PROBLEM SET
1. In the forum thread on K & N oil filters, which company does 2000Jet1.8T hear makes NAPA Gold filters?
2. From the forum thread on K & N oil filters, extract word for word the passage that begins at the words "## 2000Jet1.8T (Mar" and stops after "very good filters.".

READING PASSAGE
=== Section Start ===
# K & N Oil filters



## treczech (Mar 24, 2006)

Anyone used these filters and any one with results or comments
(plus/negative)??


----------



## stratclub (Feb 3, 2007)

*Re: K & N Oil filters (treczech)*

Waste of money. Stock air filters have plenty of capacity, even if you do some performance mods. Also K&Ns, if even slightly over oiled can damage heated film type MAFs.


----------



## johnboy07 (May 18, 2008)

not to be a jack ass but he was asking about oil filter not air filter


----------



## ghostinator (Aug 16, 2008)

Not worth the money


----------



## 2000Jet1.8T (Mar 25, 2009)

I use them and they work well. I figure if I'm gonna keep my oil in there for at least 5K I should be running a good filter. They are pricey and I may be switching to NAPA Gold which I hear is made by WIX and they make very good filters.
=== Section End ===
SOURCE MATERIAL
=== Section Start ===
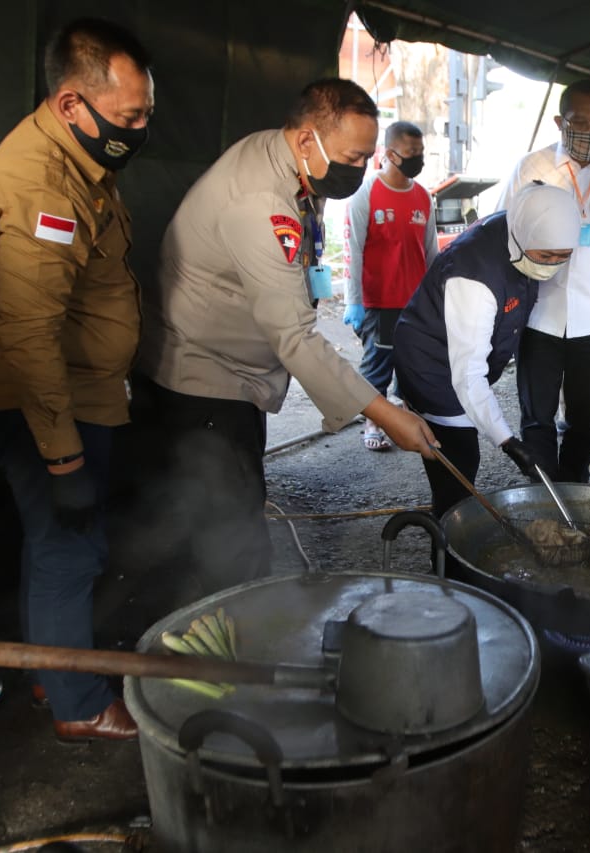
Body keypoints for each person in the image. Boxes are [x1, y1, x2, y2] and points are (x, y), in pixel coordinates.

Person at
=== Section End ===
SOLUTIONS FOR EACH TASK
1. WIX

2.
## 2000Jet1.8T (Mar 25, 2009)

I use them and they work well. I figure if I'm gonna keep my oil in there for at least 5K I should be running a good filter. They are pricey and I may be switching to NAPA Gold which I hear is made by WIX and they make very good filters.